Las autoridades brasileñas encontraron este lunes al menos 42 presos muertos en cárceles del estado de Amazonas que se suman a los 15 internos hallados sin vida el domingo en otro centro de la ciudad tras una pelea
En menos de 24 horas, 57 presos perdieron la vida en cuatro cárceles de Manaos, la capital del estado brasileño de Amazonas. La masacre empezó el domingo, cuando una pelea entre presos dejó 15 muertos en el Complejo Penitenciario Anísio Jobim, que arrastra un largo historial de violencia. Pero este lunes, cuando las autoridades revisaron celdas de ésta y otras cárceles cercanas, aparecieron otros 42 cadáveres.
Según el secretario de Administración Penitenciaria del Gobierno de Amazonas, el coronel Marcos Vinicius Almeida, todo empezó el domingo durante la visita de los familiares de los presos: “No fue una rebelión. Es una pela entre internos. Nunca había habido muertes durante las visitas. Algunos murieron dentro de la celda con las rejas cerradas a cal y canto. Los presos cometieron los crímenes delante de los familiares”, comentó el secretario, que destacó que por el momento todos los indicios apuntan a muertes por asfixia, según recoge el diario O Globo.
El modus operandi es muy diferente al de otros picos de violencia. No hubo agentes heridos, rehenes, ni fuga de presos. Algunos familiares de los detenidos aseguran que para controlar la situación, el domingo, varios helicópteros de la policía dispararon en dirección a los presos, pero las autoridades aseguran que los tiros no se dirigían a las personas y que sólo sirvieron de contención.
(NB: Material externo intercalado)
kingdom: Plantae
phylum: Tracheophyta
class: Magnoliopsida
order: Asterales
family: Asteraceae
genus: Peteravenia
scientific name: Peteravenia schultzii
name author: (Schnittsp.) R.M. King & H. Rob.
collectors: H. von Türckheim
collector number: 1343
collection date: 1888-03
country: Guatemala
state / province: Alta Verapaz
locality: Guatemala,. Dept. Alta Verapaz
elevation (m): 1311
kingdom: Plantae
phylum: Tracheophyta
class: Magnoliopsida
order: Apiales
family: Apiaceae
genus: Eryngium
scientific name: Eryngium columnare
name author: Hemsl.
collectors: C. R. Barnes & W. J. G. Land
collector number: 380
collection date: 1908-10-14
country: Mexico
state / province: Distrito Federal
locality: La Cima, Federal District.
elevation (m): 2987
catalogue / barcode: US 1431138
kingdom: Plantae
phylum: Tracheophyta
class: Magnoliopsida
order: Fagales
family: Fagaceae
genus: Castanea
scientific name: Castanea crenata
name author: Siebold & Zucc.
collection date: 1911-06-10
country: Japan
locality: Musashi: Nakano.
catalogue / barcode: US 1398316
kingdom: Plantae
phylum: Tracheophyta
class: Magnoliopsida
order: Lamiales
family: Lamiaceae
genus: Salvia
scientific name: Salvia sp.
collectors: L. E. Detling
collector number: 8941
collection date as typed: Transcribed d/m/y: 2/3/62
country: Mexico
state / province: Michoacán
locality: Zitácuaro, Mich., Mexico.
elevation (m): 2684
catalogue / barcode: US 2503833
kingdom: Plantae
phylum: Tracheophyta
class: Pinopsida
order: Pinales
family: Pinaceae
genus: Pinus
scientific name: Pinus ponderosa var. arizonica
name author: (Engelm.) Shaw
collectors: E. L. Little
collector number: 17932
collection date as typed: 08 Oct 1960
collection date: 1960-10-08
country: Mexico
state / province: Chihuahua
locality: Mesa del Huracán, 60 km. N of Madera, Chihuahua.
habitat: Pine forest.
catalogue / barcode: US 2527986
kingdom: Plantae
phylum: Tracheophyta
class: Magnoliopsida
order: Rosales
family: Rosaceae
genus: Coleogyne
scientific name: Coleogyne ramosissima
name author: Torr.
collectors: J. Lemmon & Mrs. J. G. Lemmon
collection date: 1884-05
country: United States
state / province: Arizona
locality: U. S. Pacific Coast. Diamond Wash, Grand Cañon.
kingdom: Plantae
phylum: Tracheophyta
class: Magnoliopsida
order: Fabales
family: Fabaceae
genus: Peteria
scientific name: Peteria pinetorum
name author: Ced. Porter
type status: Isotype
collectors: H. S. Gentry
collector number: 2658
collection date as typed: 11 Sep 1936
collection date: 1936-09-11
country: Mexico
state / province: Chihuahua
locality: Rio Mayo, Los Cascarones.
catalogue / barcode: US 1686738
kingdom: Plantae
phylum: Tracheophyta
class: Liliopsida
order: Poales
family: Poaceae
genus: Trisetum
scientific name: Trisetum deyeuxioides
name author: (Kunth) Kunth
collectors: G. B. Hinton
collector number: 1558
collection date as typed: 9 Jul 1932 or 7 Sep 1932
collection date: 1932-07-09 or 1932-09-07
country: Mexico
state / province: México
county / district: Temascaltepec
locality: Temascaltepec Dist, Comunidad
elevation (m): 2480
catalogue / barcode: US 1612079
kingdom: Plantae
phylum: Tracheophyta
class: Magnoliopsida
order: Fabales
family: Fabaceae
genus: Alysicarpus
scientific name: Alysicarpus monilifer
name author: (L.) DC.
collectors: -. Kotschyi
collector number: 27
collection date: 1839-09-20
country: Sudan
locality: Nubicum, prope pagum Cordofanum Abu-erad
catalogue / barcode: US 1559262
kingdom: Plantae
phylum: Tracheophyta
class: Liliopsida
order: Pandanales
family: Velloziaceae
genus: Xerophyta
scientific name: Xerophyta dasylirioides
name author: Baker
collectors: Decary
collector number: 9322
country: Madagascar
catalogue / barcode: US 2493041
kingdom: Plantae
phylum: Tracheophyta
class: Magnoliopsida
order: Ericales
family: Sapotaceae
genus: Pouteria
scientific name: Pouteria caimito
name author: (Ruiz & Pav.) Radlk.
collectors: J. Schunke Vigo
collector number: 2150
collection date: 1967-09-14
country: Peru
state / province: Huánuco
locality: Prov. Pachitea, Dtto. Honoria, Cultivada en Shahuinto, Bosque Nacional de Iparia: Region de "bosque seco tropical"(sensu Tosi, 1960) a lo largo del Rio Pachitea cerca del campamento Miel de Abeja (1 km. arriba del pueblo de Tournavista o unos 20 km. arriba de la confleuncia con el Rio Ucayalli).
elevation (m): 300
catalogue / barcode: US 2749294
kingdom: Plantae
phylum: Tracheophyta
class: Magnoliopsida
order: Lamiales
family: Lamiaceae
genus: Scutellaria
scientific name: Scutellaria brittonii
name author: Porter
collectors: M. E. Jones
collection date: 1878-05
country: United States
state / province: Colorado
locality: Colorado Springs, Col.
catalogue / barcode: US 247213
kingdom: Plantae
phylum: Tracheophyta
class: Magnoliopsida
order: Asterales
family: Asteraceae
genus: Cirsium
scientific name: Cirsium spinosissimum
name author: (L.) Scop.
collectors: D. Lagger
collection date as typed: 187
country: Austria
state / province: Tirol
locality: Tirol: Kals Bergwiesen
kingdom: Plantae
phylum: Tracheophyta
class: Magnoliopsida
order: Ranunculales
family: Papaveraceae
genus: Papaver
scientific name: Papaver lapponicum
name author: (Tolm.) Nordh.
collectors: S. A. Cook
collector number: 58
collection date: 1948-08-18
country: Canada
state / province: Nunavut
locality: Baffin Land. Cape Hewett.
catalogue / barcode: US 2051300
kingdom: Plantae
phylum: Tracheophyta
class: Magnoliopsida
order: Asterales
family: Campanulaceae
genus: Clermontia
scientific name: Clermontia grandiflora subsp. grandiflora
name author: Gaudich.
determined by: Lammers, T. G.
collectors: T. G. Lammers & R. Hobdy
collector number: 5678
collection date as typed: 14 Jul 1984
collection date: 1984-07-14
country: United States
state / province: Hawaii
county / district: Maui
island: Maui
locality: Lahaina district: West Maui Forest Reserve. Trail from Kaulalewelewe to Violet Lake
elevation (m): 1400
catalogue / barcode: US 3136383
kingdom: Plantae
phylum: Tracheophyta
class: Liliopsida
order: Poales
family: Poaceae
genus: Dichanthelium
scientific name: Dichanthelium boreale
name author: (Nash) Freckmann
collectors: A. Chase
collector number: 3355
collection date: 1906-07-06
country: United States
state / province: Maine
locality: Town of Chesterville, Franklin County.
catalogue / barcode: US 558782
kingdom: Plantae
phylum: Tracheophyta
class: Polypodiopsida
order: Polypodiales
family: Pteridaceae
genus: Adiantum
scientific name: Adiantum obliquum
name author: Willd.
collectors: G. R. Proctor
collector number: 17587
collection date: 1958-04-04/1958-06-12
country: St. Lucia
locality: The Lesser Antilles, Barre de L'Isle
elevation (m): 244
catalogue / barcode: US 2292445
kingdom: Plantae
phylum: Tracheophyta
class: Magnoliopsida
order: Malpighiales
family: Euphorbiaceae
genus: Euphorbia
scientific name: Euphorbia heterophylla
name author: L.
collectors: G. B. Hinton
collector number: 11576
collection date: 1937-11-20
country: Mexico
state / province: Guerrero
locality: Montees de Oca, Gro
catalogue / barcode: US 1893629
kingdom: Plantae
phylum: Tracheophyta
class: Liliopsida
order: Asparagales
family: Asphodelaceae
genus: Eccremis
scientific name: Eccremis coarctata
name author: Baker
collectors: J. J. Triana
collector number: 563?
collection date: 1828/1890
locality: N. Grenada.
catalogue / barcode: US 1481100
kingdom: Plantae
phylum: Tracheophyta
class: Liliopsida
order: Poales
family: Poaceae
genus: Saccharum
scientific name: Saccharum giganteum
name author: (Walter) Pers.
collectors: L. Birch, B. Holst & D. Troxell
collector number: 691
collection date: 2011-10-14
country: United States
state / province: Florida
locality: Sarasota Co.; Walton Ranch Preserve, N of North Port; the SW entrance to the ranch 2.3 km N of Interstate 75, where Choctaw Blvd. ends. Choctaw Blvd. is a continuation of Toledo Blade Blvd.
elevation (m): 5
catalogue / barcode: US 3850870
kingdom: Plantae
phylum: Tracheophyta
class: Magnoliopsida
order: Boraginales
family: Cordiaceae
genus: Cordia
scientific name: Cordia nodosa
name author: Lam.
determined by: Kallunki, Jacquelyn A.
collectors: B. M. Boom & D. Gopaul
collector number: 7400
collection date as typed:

El Gobierno central de Brasil mandará al estado de Amazonas un equipo de intervención en las prisiones, a pesar de que la región ya cuenta con refuerzos que aparentemente no sirvieron de nada. Desde enero de 2017, agentes de la Fuerza Nacional custodian los alrededores de la cárcel Anísio Jobim, una de las más peligrosas de Brasil.
Hace dos años, esta prisión vivió una de las masacres más sangrientas de la historia reciente del país. A lo largo de una rebelión que duró 17 horas murieron 56 presos. Muchos fueron decapitados o amputados. Los presos, en su gran mayoría equipados con móviles con los que se conectan con el exterior, divulgaron las imágenes y al poco tiempo en las calles de Manaos se podían comprar CDs en el top manta con un recopilatorio de las estampas más sangrientas.
En aquella ocasión, los presos asesinados pertenecían al Primer Comando de la Capital (PCC), una de las principales facciones del narcotráfico de Brasil. Nació en São Paulo y fue extendiéndose por todo el país. La matanza sería una represalia cometida por una banda rival que históricamente dominaba el estado de Amazonas y la región norte. Después de aquel baño de sangre, los 17 líderes más peligrosos fueron trasladados a otras cárceles del país, pero la tensión no disminuyó. Por el momento, no se divulgaron las causas de las muertes de las últimas horas.